# Work to complete:
The result should be every line in the material below containing the string "area".

# Data listing:
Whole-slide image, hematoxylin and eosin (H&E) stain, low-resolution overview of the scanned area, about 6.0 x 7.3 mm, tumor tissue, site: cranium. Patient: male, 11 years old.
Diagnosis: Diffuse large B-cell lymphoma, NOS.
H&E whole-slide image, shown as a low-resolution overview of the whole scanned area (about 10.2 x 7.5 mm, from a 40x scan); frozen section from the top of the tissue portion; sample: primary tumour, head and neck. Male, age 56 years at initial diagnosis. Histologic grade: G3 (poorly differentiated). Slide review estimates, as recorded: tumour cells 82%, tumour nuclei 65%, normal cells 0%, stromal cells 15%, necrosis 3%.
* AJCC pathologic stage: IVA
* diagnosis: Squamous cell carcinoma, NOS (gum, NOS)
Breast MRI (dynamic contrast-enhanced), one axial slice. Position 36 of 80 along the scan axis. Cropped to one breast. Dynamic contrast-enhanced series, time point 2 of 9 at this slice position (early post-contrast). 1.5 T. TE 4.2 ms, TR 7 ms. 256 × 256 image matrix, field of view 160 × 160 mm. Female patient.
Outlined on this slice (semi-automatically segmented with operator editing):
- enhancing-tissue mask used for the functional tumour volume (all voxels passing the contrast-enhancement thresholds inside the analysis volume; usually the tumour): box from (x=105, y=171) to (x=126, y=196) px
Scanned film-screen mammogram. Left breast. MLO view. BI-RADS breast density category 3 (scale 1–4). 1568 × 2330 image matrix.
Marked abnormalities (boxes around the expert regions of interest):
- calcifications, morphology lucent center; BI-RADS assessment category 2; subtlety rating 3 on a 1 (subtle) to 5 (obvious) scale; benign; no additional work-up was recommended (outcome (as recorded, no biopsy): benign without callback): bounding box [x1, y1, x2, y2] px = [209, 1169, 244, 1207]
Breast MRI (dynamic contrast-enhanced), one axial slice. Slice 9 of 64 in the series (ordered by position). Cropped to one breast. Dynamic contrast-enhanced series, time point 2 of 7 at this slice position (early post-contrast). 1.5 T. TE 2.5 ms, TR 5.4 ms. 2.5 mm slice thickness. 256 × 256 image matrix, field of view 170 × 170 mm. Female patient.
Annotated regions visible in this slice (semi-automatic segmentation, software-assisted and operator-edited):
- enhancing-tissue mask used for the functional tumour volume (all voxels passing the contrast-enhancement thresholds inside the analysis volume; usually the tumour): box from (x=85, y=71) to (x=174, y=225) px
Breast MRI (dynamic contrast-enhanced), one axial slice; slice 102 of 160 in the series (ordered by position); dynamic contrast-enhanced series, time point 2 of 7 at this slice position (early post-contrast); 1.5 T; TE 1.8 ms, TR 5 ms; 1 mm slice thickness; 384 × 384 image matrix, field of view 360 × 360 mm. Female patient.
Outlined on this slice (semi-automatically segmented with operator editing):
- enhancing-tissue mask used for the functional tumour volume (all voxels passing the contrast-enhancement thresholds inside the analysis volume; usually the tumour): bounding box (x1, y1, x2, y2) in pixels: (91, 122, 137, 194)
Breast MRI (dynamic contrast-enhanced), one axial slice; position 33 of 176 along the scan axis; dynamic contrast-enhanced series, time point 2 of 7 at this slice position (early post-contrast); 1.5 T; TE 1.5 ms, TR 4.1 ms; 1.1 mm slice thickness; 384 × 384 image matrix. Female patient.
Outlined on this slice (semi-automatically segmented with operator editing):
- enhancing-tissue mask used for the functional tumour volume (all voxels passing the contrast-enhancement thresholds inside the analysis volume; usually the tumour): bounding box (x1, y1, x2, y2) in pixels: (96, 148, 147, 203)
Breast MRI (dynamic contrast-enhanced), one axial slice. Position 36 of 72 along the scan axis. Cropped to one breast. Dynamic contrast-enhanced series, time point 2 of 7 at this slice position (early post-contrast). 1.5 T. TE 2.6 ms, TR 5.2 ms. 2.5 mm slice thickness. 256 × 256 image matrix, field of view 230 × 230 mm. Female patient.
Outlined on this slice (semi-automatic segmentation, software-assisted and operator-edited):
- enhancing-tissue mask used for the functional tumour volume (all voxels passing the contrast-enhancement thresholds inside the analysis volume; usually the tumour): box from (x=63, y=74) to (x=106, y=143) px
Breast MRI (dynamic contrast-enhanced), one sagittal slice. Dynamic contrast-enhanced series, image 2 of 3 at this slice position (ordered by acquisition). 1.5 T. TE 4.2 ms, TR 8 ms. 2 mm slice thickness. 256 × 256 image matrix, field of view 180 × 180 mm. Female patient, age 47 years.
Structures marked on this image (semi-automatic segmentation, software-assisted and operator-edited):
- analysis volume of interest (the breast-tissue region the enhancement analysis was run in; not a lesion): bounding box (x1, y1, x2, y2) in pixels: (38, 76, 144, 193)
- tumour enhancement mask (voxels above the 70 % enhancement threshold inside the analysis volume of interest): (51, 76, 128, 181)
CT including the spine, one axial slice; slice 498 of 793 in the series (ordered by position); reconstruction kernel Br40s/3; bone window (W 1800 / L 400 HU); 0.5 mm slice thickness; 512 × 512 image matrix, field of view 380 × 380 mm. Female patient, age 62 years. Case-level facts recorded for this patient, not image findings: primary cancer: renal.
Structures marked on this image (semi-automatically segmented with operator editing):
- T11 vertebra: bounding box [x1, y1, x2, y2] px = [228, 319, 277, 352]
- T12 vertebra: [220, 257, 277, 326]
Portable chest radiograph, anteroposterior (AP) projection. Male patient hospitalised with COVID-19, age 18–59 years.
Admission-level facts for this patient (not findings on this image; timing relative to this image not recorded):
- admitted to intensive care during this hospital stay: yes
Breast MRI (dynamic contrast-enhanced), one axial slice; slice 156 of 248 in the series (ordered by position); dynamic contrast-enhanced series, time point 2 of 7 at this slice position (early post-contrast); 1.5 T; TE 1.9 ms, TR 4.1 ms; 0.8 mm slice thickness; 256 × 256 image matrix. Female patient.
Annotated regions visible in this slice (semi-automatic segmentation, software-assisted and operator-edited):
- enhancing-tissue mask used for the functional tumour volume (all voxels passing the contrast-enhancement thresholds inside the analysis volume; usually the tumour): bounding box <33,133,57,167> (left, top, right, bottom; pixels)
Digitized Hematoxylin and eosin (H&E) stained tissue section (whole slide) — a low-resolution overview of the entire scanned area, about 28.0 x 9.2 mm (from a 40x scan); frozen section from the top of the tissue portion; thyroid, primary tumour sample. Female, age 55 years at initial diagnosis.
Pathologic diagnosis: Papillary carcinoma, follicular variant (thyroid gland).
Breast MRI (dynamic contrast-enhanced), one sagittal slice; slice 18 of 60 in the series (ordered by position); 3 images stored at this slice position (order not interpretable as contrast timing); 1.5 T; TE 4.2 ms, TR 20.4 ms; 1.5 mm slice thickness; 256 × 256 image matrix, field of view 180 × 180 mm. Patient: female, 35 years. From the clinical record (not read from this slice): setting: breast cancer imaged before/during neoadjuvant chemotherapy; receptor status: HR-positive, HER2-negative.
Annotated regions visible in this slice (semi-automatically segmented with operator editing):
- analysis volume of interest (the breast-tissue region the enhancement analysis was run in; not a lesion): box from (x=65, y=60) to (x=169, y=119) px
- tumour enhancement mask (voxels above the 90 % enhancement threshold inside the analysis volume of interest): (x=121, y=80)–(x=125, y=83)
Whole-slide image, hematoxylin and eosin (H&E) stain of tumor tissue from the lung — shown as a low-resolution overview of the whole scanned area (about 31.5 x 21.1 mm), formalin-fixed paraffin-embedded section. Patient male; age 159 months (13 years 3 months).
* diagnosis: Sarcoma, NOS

# Answer section:
Whole-slide image, hematoxylin and eosin (H&E) stain, low-resolution overview of the scanned area, about 6.0 x 7.3 mm, tumor tissue, site: cranium. Patient: male, 11 years old.
H&E whole-slide image, shown as a low-resolution overview of the whole scanned area (about 10.2 x 7.5 mm, from a 40x scan); frozen section from the top of the tissue portion; sample: primary tumour, head and neck. Male, age 56 years at initial diagnosis. Histologic grade: G3 (poorly differentiated). Slide review estimates, as recorded: tumour cells 82%, tumour nuclei 65%, normal cells 0%, stromal cells 15%, necrosis 3%.
Digitized Hematoxylin and eosin (H&E) stained tissue section (whole slide) — a low-resolution overview of the entire scanned area, about 28.0 x 9.2 mm (from a 40x scan); frozen section from the top of the tissue portion; thyroid, primary tumour sample. Female, age 55 years at initial diagnosis.
Whole-slide image, hematoxylin and eosin (H&E) stain of tumor tissue from the lung — shown as a low-resolution overview of the whole scanned area (about 31.5 x 21.1 mm), formalin-fixed paraffin-embedded section. Patient male; age 159 months (13 years 3 months).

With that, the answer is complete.